Chargers could one day be a thing of the past thanks to the development of an LCD screen that doesn’t need a power source. The ultra-thin LCD display, described in Optics Letters on 22 October, is also capably of displaying three-dimensional images; making it a compact, energy-efficient way to display visual information.
Invented by scientists from the Hong Kong University of Science and Technology, the LCD screen is bi-stable, meaning it only uses power when the image on the screen changes. Therefore, it is well-suited for applications that use a static image for most of the time, such as e-book readers.
Unlike other methods for creating 3D images, to minimise energy consumption, the scientists create the illusion of depth from a single image by altering the polarisation of the light passing through the display.
Liquid crystal displays (LCDs) are used in everything from television screens to digital clock faces. In a traditional LCD, liquid crystal molecules are sandwiched between polarised glass plates. Electrodes pass current through the apparatus, influencing the orientation of the liquid crystals inside and manipulating the way they interact with the polarised light. The light and dark sections of the readout display are controlled by the amount of current flowing into them.

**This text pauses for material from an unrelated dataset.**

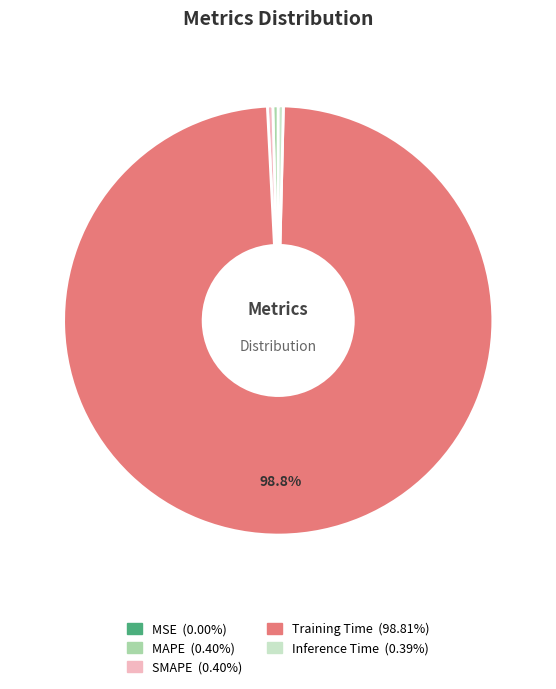

Does Training Time represent more than half of the total?

Yes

Newer displays do not use the electrodes; therefore making the screen thinner and decreasing its energy requirements. Once an image is uploaded to the screen via a flash of light, no power is required to keep it there. ‘Because the proposed LCD does not have any driving electronics, the fabrication is extremely simple. The bi-stable feature provides a low power consumption display that can store an image for several years,’ explained Abhishek Srivastava, one of the authors of the paper.
To add the capability to view 3D images, instead of displaying multiple images on separate panels and carefully aligning them − which wastes both time and energy − the researchers altered the polarisation of the light passing through the display. The image is split into three zones: one in which the light is twisted 45° to the left, another in which it is twisted 45° to the right, and a third in which it is unmodified. When passed through a special filter, the light from the three zones is polarised in different directions. Glasses worn by the viewer then make the image appear three-dimensional by providing a different view to each eye.
The technology isn’t suitable to be used for television screens quite yet: it only displays images in greyscale and can’t refresh them fast enough to show a film. However, Srivastava and his colleagues are in the process of optimising their device for consumer use by adding colour capabilities and improving the refresh rate.